Book Review: “First, We Make the Beast Beautiful”

After a couple of months of leisurely reading in nice coffee shops, I’m pleased to publish my first book review. I hope you enjoy reading it as much as I did preparing it!

I was attracted to Sarah Wilson’s First, We Make the Beast Beautiful: A new story about anxiety by it’s cover – the gorgeous bright orange against the blue, and the intriguing image of an octopus. What I discovered inside the cover was even more beautiful.

Sarah has a history of anxiety problems, and in this book she speaks honestly about her ongoing journey, sharing what she has learned along the way. Sarah weaves together her personal experience, scientific research, practical tips, and advice from other anxious folk, writers and mental health professionals in a way I’ve not seen elsewhere. It is clear that she has put a lot of hard work, along with her heart and soul, into this book.

Hailing from Australia, Sarah started out as a journalist, and went on to be the editor for Cosmopolitan.

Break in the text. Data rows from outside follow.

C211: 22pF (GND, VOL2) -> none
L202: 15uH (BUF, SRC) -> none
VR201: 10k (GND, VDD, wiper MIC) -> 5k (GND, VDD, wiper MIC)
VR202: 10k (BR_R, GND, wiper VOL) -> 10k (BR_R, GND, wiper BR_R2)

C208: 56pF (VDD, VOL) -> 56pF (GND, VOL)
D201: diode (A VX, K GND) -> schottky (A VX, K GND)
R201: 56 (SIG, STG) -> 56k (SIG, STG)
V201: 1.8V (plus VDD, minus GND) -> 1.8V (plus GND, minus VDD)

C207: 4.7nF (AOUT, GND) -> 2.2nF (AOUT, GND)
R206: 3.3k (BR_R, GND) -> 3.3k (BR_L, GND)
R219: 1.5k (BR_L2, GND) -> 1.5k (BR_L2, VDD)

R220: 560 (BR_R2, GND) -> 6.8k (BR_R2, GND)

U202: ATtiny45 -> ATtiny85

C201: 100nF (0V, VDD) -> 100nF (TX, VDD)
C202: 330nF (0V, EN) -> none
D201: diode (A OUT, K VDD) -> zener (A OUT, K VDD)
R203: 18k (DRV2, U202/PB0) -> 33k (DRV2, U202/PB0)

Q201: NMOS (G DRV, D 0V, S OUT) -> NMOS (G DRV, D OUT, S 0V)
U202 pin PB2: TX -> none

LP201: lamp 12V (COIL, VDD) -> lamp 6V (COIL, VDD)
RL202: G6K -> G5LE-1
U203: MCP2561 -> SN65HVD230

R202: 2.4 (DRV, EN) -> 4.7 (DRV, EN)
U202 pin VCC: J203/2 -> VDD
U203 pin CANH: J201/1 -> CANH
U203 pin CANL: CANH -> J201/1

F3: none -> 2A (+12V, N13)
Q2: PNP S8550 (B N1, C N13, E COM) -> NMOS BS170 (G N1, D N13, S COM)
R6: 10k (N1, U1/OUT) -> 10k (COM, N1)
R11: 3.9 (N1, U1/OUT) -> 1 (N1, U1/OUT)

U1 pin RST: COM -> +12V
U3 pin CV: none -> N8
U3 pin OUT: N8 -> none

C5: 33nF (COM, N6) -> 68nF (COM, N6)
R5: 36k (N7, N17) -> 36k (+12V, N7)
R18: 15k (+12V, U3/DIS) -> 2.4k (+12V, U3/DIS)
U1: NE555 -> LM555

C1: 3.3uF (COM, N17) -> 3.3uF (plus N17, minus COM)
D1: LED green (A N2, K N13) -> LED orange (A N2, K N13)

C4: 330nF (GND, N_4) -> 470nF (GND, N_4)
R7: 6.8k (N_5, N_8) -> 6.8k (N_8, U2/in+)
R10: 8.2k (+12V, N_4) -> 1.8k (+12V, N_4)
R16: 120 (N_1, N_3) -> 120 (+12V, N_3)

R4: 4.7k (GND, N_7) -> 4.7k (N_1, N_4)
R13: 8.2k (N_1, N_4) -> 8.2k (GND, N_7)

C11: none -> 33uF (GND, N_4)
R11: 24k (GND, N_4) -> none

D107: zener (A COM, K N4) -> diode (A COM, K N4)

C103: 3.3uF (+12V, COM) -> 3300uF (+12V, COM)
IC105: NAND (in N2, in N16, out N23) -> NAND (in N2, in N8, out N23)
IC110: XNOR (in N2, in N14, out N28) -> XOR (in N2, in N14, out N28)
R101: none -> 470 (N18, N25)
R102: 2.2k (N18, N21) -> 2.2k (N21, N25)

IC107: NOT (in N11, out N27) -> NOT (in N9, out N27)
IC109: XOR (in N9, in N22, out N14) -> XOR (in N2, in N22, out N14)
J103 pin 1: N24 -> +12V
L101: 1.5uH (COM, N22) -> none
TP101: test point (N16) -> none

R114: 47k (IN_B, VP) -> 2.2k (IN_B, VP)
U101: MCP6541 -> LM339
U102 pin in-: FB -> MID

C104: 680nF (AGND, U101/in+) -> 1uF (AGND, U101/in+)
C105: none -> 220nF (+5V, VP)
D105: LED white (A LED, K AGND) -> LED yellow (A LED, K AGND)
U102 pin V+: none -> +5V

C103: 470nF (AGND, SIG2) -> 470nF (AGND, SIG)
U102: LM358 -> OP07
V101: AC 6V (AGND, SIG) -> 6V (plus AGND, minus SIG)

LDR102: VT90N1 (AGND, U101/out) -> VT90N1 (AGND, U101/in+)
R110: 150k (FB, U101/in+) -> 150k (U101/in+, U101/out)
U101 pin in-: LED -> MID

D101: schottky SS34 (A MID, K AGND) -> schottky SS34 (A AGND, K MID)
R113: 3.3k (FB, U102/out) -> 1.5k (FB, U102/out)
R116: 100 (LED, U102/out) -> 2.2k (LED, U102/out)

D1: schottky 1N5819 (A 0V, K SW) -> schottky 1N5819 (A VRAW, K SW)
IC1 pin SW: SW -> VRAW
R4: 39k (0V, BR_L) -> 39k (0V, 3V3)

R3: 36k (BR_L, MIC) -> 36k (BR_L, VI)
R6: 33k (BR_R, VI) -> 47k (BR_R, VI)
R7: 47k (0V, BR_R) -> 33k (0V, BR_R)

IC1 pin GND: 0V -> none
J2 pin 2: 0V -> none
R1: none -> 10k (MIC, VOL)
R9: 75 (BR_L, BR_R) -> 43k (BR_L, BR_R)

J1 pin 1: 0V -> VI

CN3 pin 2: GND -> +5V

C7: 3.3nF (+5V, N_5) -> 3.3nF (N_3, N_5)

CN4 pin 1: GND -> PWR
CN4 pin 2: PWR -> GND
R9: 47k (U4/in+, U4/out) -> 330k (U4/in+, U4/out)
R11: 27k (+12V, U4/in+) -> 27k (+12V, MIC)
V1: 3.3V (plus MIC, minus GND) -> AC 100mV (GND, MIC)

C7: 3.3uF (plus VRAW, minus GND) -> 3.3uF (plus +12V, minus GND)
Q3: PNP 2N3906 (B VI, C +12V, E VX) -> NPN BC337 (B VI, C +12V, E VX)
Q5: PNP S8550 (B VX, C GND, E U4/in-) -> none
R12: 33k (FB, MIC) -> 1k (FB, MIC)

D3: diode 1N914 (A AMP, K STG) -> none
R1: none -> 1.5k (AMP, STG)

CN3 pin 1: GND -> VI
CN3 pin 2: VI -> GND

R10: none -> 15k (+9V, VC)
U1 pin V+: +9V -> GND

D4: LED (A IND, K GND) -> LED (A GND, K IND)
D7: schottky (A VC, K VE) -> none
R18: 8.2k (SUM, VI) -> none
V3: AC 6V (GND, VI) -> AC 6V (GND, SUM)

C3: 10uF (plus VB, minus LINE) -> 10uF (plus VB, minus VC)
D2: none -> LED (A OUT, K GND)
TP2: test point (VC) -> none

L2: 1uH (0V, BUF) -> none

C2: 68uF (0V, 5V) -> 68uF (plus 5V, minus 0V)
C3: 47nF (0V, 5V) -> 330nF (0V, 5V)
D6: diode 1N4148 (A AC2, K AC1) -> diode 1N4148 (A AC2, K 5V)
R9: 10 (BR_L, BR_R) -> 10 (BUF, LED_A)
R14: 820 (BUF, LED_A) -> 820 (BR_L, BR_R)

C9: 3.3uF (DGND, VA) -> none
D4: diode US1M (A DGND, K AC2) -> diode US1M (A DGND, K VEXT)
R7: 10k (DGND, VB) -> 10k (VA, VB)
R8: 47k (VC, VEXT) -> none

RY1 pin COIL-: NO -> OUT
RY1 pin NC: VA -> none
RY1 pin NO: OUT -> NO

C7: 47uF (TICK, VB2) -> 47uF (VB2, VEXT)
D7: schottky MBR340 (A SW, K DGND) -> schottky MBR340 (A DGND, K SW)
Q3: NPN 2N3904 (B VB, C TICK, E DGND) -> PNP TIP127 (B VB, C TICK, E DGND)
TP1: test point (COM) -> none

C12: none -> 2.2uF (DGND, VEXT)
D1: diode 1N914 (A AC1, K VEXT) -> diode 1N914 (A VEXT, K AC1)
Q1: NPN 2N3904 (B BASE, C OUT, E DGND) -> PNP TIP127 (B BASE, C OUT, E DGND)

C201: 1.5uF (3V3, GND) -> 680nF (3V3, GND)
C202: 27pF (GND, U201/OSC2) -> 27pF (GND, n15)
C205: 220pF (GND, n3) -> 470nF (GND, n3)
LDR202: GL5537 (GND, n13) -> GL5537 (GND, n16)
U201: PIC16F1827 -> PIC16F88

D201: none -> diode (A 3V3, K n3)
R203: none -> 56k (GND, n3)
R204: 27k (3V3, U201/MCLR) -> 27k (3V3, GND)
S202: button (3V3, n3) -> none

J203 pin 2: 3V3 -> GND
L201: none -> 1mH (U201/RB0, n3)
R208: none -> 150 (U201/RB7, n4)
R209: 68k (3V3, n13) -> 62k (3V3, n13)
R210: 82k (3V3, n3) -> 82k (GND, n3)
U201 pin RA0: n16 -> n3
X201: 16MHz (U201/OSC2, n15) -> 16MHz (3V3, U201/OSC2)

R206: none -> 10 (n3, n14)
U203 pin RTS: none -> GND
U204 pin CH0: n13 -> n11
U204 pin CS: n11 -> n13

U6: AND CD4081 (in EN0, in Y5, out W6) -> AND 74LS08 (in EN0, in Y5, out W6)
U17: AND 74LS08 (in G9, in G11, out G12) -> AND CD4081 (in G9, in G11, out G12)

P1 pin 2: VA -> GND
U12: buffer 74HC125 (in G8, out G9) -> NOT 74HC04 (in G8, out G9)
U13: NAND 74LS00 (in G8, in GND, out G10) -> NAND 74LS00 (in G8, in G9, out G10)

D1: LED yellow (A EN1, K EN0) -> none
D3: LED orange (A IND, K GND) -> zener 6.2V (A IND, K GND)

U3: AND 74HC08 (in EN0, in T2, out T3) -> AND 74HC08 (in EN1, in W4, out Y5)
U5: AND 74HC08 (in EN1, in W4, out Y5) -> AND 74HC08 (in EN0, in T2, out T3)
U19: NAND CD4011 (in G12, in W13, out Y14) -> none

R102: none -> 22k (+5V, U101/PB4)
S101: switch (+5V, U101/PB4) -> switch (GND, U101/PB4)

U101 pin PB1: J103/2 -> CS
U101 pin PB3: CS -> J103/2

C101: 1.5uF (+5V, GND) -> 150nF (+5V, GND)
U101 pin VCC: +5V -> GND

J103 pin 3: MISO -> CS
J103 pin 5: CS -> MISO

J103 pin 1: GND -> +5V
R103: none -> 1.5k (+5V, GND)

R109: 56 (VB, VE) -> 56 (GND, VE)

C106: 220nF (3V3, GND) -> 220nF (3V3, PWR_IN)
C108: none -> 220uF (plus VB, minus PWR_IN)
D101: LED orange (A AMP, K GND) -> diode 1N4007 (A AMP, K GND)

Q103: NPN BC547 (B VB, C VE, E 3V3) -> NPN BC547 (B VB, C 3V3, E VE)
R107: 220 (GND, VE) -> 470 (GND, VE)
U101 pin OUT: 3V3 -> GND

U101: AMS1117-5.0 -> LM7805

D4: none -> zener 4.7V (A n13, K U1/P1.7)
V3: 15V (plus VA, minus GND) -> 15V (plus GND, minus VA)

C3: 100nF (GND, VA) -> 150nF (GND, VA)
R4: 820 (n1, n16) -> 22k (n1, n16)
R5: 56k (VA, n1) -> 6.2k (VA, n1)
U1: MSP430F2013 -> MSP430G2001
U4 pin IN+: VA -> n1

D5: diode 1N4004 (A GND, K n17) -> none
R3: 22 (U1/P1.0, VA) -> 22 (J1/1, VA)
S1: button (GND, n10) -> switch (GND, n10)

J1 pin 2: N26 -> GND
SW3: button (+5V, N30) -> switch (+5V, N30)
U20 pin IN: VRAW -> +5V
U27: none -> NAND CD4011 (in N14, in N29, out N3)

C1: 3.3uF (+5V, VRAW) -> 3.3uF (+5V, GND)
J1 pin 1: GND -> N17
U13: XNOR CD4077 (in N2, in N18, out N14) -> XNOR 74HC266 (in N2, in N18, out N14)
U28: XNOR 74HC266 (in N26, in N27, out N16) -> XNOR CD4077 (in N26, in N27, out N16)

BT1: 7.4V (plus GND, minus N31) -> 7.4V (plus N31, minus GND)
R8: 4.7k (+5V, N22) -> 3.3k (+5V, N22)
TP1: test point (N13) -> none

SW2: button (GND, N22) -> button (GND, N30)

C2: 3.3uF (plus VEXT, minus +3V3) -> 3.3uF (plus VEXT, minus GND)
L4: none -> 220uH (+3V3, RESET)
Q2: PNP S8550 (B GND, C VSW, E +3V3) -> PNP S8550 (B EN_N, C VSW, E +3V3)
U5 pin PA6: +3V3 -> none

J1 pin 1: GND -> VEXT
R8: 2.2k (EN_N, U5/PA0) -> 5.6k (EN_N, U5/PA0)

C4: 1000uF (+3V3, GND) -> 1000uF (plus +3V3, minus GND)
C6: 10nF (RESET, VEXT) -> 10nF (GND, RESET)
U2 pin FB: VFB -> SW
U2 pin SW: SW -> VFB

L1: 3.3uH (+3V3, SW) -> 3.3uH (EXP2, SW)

She hosted the first series of Masterchef Australia, and is famous for her work with the ‘I Quit Sugar’ movement.

Throughout her life, Sarah’s anxiety has taken various forms – insomnia, bulimia, obsessive-compulsive disorder and bi-polar disorder. She also has a diagnosis of Hashimoto’s Disease. She has seen various mental health professionals and spiritual healers, tried numerous medications and as a journalist and writer spoken with a range of fellow sufferers, professionals and self-help gurus.

Her main message fits with what is often referred to as ‘third wave CBT’ approaches, such as acceptance and commitment therapy, compassion focused therapy and mindfulness. Sarah advocates sitting with anxiety, allowing it to be there, and learning from it. She talks about the need to stop “being anxious about being anxious about being anxious”, and to “stop fretting that you’re fretting”. This is something that my clients and I talk about often – the realisation that all this running around trying ‘fix’ anxiety only makes it worse.

One of the things I loved about ‘First, We Make the Beast Beautiful’ was Sarah’s refreshing honesty, her willingness to say I don’t have an answer to any of it, but this is what I’ve learned along the way. This may help you or it may not. Her style allows you to digest the information and make up your own mind – there is nothing ‘preachy’ about it.

Sarah even suggests that there are some advantages to anxiety, exploring how it may help to alert the rest of society to dangers they were not aware of, and how anxiety may fuel creativity. She talks about how anxiety has helped her own success – researching things in great depth, putting lots of energy and passion into her work, and making decisions based on the idea that her anxiety is a warning sign that something needs to change. “Anxiety is a sign we need to move and change our lives”.

As I am sure you can imagine, getting to a point where you can see anxiety as a ‘beautiful beast’ is a long and hard journey, but as Sarah says, “nothing worthwhile is easy”. She suggests various strategies to help us with this including meditation, diet, exercise, gratitude, having a good morning routine and developing distress tolerance.

The book is not only divided into traditional chapters but also numbered bullet points, which makes it easy to pick up and read a bit here and there. There are also quite wide margins if you want to make notes or highlights – my copy has ended up with quite a few post it notes sticking out of the sides!

This is a great read for anyone who has ever felt anxious or knows someone who is struggling with anxiety – surely this covers all of us, right?